That’s really the dichotomy isn’t it? How does striving fit with this very popular ideal of teenage years lived without worry or care. Can you strive without becoming a “grade grubbing striver”? That is the kind of place where I like to stay out of the judgment zone.

It’s a joy to see that you are so involved with your kids and that your household abides by such a definable set of principles. Where we disagree is applying this set of principles to others who are not your family and judging them thereby. If someone wants to prepare for the SAT? Might be a great idea. The same kinds of standardized test taking thought processes and strategies that a kid might learn there might actually pay dividends for the MCAT, LSAT, GRE, whatever. They’re all different tests, but certainly good test taking skills are a “thing”. Anecdotes aside, not everyone seeking a personal best becomes anorexic. And, the most likely predictor of continued involvement in music according to every instrumental and vocal teacher I’ve ever spoken with - attaining at least a moderately high level of competence that sustains the ability later in life. People have different reasons and different world views. I respect yours applied to your kids. “Social identity theory” poses a very stern warning that applying your value set to others leads to a path of demonizing or degrading others.

──────

■ PROBLEM SET
**a.** Quote everything from "That’s really the" down to "the judgment zone." in the passage on teenage striving.
**b.** In the passage on teenage striving, what do instrumental and vocal teachers name as the most likely predictor of continued involvement in music?

■ RECORDS PROVIDED
──────

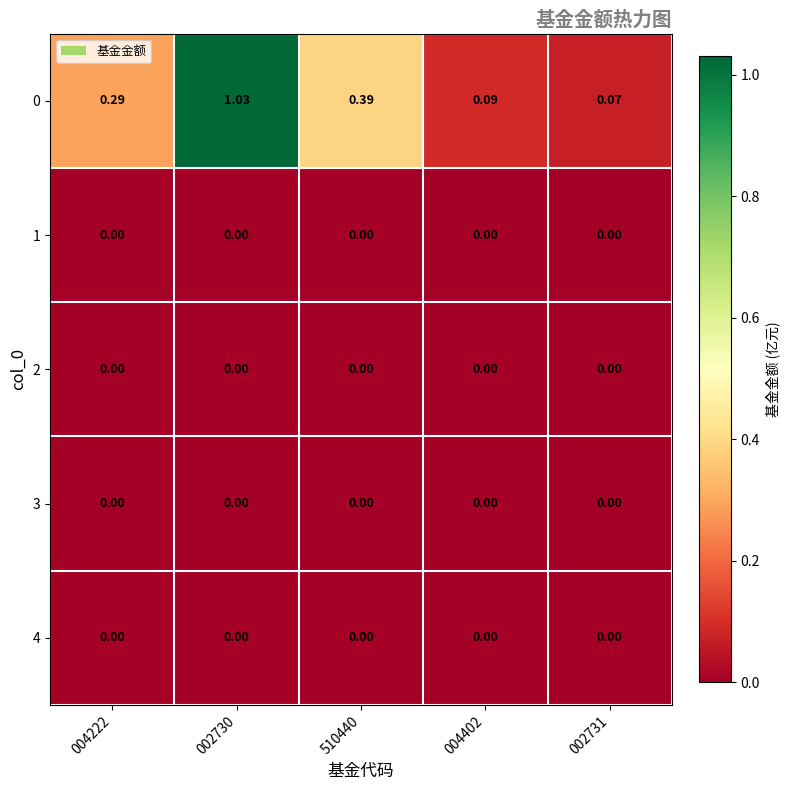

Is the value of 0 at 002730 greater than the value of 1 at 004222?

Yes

──────

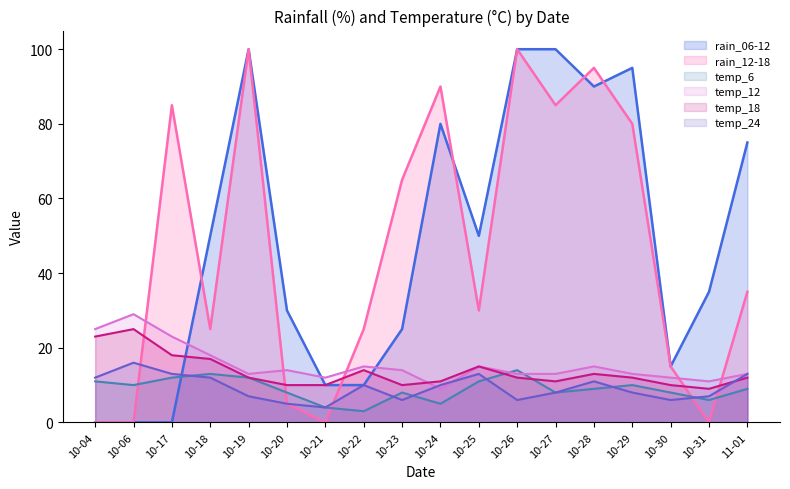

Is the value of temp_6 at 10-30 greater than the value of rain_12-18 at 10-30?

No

──────

■ RESULTS BY TASK
**a.**
That’s really the dichotomy isn’t it? How does striving fit with this very popular ideal of teenage years lived without worry or care. Can you strive without becoming a “grade grubbing striver”? That is the kind of place where I like to stay out of the judgment zone.

**b.** Attaining at least a moderately high level of competence that sustains the ability later in life.